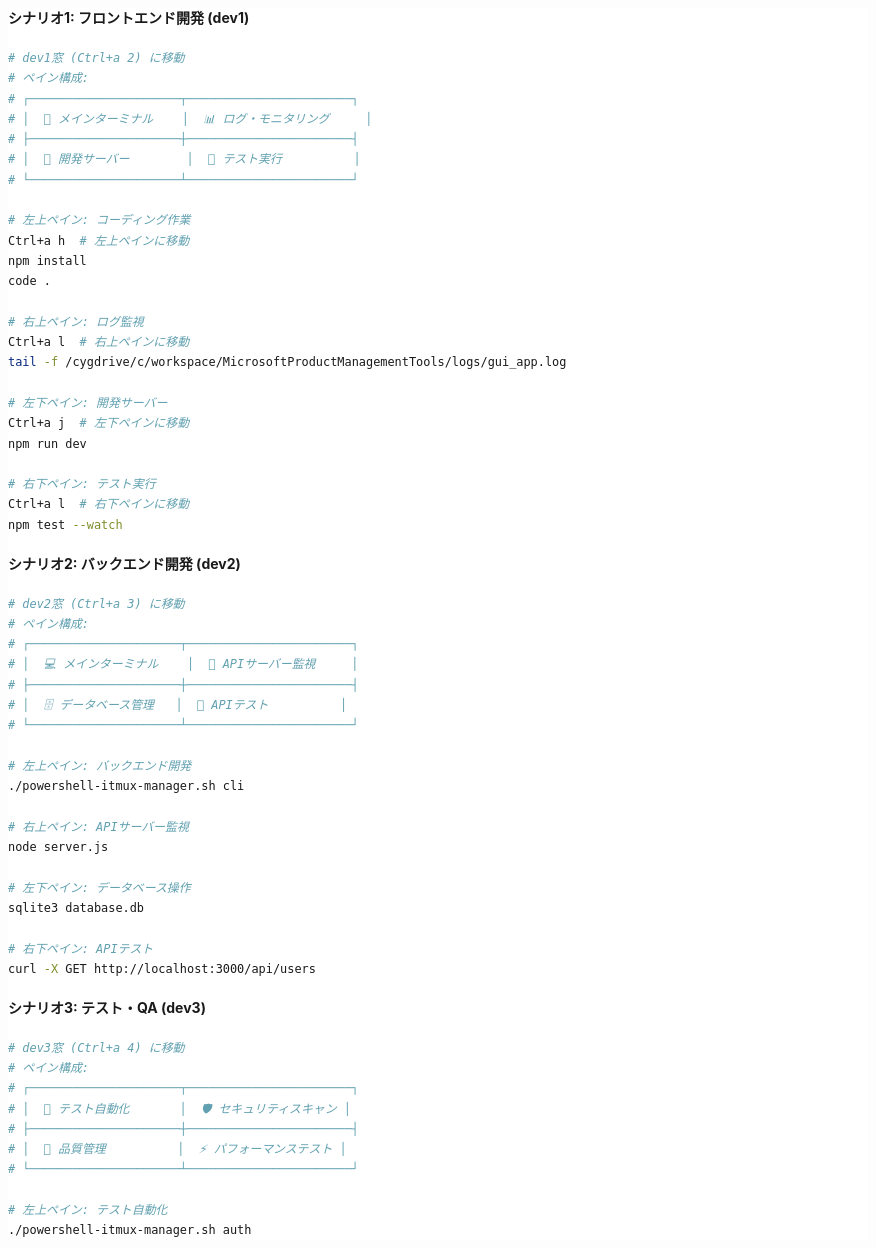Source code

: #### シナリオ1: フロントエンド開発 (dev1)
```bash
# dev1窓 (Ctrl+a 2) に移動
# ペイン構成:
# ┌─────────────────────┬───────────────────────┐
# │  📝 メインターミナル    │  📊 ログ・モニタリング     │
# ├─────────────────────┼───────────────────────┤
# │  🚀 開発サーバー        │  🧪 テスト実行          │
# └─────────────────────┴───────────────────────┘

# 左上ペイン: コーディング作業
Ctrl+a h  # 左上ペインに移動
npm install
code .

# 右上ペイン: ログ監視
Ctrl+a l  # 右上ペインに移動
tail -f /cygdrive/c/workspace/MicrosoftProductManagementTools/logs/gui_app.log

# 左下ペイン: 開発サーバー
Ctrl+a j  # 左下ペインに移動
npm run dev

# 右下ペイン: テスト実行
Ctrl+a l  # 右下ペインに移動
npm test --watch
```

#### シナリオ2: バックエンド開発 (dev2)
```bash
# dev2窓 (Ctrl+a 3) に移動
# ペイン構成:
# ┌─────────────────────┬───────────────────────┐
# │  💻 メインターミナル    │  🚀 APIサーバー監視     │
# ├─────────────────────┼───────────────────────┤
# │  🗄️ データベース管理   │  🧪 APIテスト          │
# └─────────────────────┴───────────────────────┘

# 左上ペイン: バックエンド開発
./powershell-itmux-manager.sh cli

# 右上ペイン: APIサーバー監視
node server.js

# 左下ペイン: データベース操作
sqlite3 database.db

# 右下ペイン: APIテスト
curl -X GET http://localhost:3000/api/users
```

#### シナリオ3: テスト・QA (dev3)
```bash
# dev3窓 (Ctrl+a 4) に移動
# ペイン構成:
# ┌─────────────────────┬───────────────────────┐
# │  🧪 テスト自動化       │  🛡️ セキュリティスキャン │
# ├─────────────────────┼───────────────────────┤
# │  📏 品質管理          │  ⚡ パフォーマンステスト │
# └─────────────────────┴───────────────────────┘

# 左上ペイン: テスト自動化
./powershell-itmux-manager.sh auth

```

...

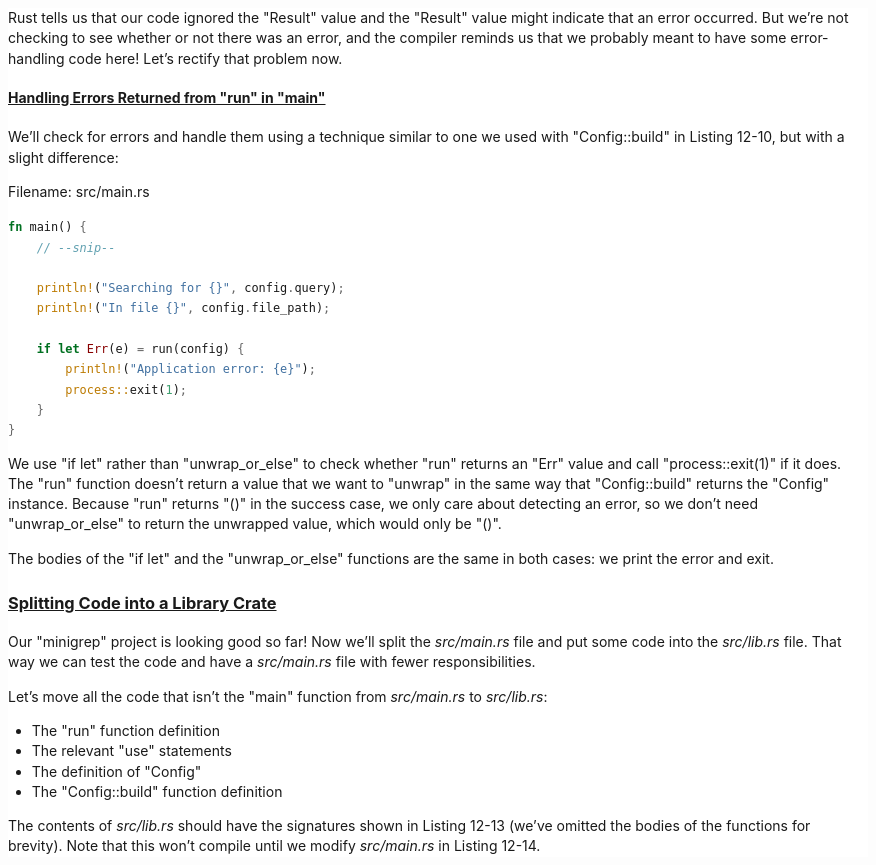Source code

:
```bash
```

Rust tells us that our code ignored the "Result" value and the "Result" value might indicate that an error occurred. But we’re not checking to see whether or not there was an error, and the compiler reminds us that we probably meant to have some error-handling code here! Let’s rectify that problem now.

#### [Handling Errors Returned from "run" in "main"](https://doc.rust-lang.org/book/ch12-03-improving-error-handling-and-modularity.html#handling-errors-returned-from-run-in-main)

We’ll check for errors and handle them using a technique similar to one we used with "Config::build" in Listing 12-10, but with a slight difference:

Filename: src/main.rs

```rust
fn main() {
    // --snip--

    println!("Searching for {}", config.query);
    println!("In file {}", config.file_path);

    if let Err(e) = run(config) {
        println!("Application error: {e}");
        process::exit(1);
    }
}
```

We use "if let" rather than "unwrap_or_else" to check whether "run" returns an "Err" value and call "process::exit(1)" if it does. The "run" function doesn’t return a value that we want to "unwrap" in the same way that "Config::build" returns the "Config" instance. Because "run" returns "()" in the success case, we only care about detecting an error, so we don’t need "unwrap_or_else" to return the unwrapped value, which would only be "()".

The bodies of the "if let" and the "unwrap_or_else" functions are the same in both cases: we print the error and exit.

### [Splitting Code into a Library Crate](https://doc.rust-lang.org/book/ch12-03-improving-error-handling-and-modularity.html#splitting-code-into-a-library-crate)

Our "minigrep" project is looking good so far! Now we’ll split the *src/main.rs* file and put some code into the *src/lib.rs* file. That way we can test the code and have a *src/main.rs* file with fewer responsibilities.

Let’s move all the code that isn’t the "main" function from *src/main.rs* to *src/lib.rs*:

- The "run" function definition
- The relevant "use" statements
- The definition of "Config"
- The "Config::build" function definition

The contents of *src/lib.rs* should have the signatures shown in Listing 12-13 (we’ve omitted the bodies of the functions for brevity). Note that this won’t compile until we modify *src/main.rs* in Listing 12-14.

* * *

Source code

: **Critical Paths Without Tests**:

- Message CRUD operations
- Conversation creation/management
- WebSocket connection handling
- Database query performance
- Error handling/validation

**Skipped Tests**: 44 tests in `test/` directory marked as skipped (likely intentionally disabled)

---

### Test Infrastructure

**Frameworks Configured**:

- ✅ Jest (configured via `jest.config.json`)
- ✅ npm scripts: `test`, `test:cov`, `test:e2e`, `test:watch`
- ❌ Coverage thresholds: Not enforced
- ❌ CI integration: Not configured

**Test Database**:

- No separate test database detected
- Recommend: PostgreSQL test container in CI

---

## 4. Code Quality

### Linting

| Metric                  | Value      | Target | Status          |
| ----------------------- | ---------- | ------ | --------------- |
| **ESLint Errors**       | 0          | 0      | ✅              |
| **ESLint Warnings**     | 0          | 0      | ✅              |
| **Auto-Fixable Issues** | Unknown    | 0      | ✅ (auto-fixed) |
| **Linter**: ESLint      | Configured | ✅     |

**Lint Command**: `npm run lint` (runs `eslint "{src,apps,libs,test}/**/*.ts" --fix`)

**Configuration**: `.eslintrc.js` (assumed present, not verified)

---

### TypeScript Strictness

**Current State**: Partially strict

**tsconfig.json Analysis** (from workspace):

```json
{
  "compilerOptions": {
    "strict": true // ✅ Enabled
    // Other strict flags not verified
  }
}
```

◆ PROBLEM REQUIREMENTS:
Repeat, exactly as they stand above, the lines from the line with "- Recommend: PostgreSQL test container in CI" to the line with "Configured | ✅", both lines included.

◆ ANSWER BOX:
- Recommend: PostgreSQL test container in CI

---

## 4. Code Quality

### Linting

| Metric                  | Value      | Target | Status          |
| ----------------------- | ---------- | ------ | --------------- |
| **ESLint Errors**       | 0          | 0      | ✅              |
| **ESLint Warnings**     | 0          | 0      | ✅              |
| **Auto-Fixable Issues** | Unknown    | 0      | ✅ (auto-fixed) |
| **Linter**: ESLint      | Configured | ✅     |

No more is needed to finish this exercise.